William Galvin, the Massachusetts secretary of state, has initiated a probe into the activities of broker-dealer firms who sold private placements sponsored by GPB Capital Holdings, according to news reports. The Massachusetts Securities Division has reportedly received information regarding the sales practice of a certain firm, and has requested information from a total of 63 involved in the sales of GPB Capital Holdings private placements. The probe follows an announcement that they have “temporarily stopped bringing in new funds and suspended redemptions” as it turns to examine accounting and financial reporting practices, according to ThinkAdvisor.
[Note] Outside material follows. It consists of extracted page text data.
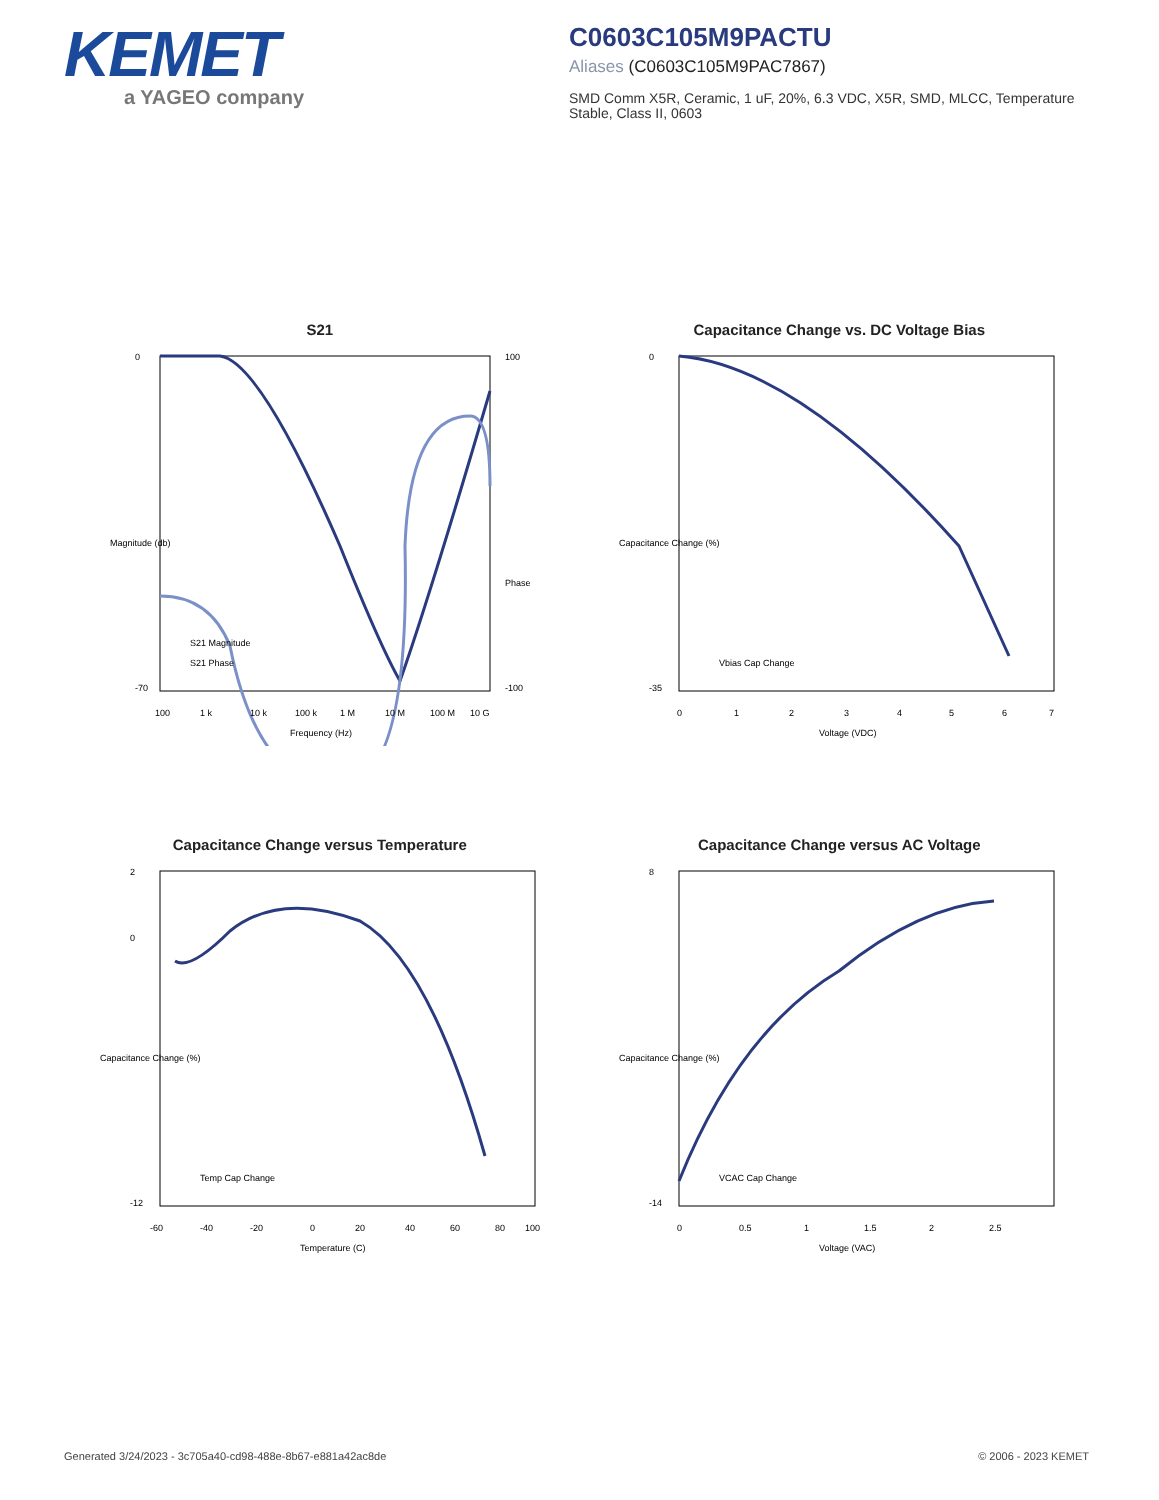KEMET
a YAGEO company
C0603C105M9PACTU
Aliases (C0603C105M9PAC7867)
SMD Comm X5R, Ceramic, 1 uF, 20%, 6.3 VDC, X5R, SMD, MLCC, Temperature Stable, Class II, 0603
S21
0
-70
100
-100
100
1 k
10 k
100 k
1 M
10 M
100 M
10 G
Frequency (Hz)
S21 Magnitude
S21 Phase
Magnitude (db)
Phase (°)
Capacitance Change vs. DC Voltage Bias
0
-35
0
1
2
3
4
5
6
7
Voltage (VDC)
Vbias Cap Change
Capacitance Change (%)
Capacitance Change versus Temperature
2
0
-12
-60
-40
-20
0
20
40
60
80
100
Temperature (C)
Temp Cap Change
Capacitance Change (%)
Capacitance Change versus AC Voltage
8
-14
0
0.5
1
1.5
2
2.5
Voltage (VAC)
VCAC Cap Change
Capacitance Change (%)
Generated 3/24/2023 - 3c705a40-cd98-488e-8b67-e881a42ac8de © 2006 - 2023 KEMET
These reports also state that two of the private placements in question failed to meet filing deadlines with the Securities and Exchange Commission, despite requirements otherwise. Those private placements are GPB Automotive Portfolio and GPB Holdings II, according to InvestmentNews. Meanwhile GPB is involved in a lawsuit against “a former business partner who allegedly failed to follow through” in connection to a multimillion-dollar car dealership transaction, per ThinkAdvisor. The Securities Division will consequently scrutinize sales activity, disclosure and marketing data from 63 broker-dealers that sell GPB’s private placements.
Massachusetts Secretary of State William Galvin said in a statement: “While my Securities Division’s investigation is in the very nascent stages, recent activity within the company raises red flags of potential problems. These red flags, coupled with the fact that sales of private placements by independent broker-dealers have been an ongoing source of investor harm, have led to this investigation… I must also express my serious concerns regarding the expected proposal by the SEC to expand who can participate in private securities offerings. Without a strong fiduciary rule to prevent sales practice abuses, it is utter folly not to know that main street investors will be hurt.”